Publié le 26 novembre 2025 17h08:00. Des scientifiques japonais ont réussi à produire du vin à partir d’eau de raisins secs, sans ajout de levures, remettant en question certaines idées reçues sur la fermentation et les pratiques ancestrales de vinification.
- La fermentation spontanée à partir de raisins secs est possible et efficace.
- Les levures sauvages présentes sur la peau des raisins secs sont responsables de la transformation du sucre en alcool.
- Cette découverte pourrait éclairer les méthodes de vinification utilisées dans l’Antiquité.
Une équipe de chercheurs japonais a mené une expérience surprenante : produire du vin uniquement à partir d’eau et de raisins secs biologiques, sans l’intervention de levures commerciales ni de contrôle de température. Les résultats, publiés récemment, sont sans appel : la fermentation a eu lieu, donnant naissance à un liquide alcoolisé aux caractéristiques étonnamment proches de celles d’un vin traditionnel.
L’expérience, d’une simplicité déconcertante, consistait à immerger des raisins secs non traités dans de l’eau et à fermer hermétiquement le récipient. En quelques jours, des signes d’activité sont apparus, et après plusieurs semaines, le sucre contenu dans les raisins secs avait disparu, laissant place à de l’alcool. L’analyse a confirmé qu’il s’agissait bien d’une fermentation spontanée, orchestrée par des micro-organismes naturellement présents.
Le secret de cette transformation réside dans la peau des raisins secs, qui abritent une communauté de levures sauvages, notamment des espèces du genre Saccharomyces cerevisiae, mais aussi Schizosaccharomyces et Zygosaccharomyces. Ces levures, en état de dormance, se réveillent au contact de l’eau et reprennent leur activité métabolique : la conversion du sucre en alcool.
L’analyse ADN a confirmé que les levures actives étaient bien celles qui dominent la fermentation du vin, excluant ainsi toute coïncidence. Le liquide obtenu présentait une teneur en alcool comprise entre 63 et 95 grammes par litre, comparable à celle des vins courants. Le profil acide était également satisfaisant, et la présence de composés volatils indiquait l’activité métabolique des levures. Les chercheurs s’attendent également à la présence de composés phénoliques provenant des peaux de raisins secs.

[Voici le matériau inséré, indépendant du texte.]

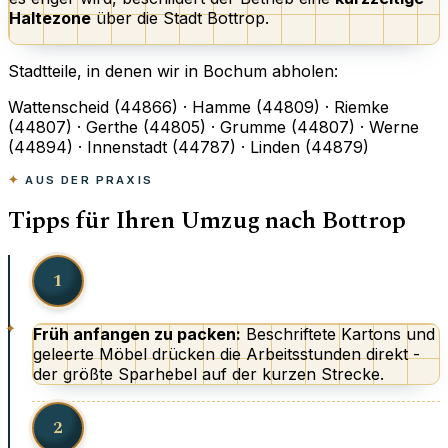
Haltezone
über die Stadt Bottrop.
Stadtteile, in denen wir in Bochum abholen:
Wattenscheid (44866) · Hamme (44809) · Riemke
(44807) · Gerthe (44805) · Grumme (44807) · Werne
(44894) · Innenstadt (44787) · Linden (44879)
AUS DER PRAXIS
Tipps für Ihren Umzug nach Bottrop
1
Früh anfangen zu packen:
Beschriftete Kartons und
geleerte Möbel drücken die Arbeitsstunden direkt -
der größte Sparhebel auf der kurzen Strecke.
2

Cette découverte a des implications importantes. Elle suggère que la fermentation spontanée est un processus plus robuste qu’on ne le pensait, remettant en question les craintes de certains vignerons biologiques quant à la vulnérabilité des processus naturels. Elle démontre également que les raisins secs, même après séchage, conservent une richesse en levures fermentatrices supérieure à celle des raisins frais.
Les chercheurs ont également observé que la méthode de séchage influence le résultat. Les raisins secs séchés au soleil, exposés aux levures présentes dans l’environnement, fermentaient plus efficacement que ceux séchés au four. Cela pourrait expliquer pourquoi certains raisins secs commerciaux se prêtent particulièrement bien à la fermentation.
Cette recherche apporte un éclairage nouveau sur les pratiques ancestrales de vinification. Elle corrobore l’existence de techniques anciennes, comme la production du passum, un vin doux élaboré à partir de raisins secs mi-secs dès le VIIIe siècle avant J.-C., qui reposaient sur la fermentation spontanée. L’idée que le vin puisse naître naturellement, sans intervention humaine, n’est donc pas une fable, mais une réalité biologique.
Les conditions optimales pour cette fermentation “maison” ont également été déterminées : un ratio de 25 % de raisins secs (en poids par rapport au volume d’eau) semble idéal, et une température comprise entre 25 et 30 °C favorise le processus. La qualité des raisins secs, plus que le cépage ou la région d’origine, semble être un facteur déterminant.
Si l’on ne s’attend pas à voir apparaître prochainement des vins commerciaux produits à partir d’eau de raisins secs, cette recherche ouvre des perspectives intéressantes. Elle souligne la faisabilité de la production de vin dans des régions où la culture de la vigne est difficile, comme la Scandinavie, et rappelle que les connaissances modernes ne sont pas toujours indispensables pour obtenir un résultat satisfaisant.
En fin de compte, cette étude invite à repenser notre vision de la vinification. Le vin est moins le fruit d’une intervention humaine qu’on ne le croit, et beaucoup plus le résultat d’un processus naturel, universel et spontané. La levure est omniprésente, et la fermentation est un phénomène fondamental. La nature, souvent, sait mieux que nous ce qu’elle fait.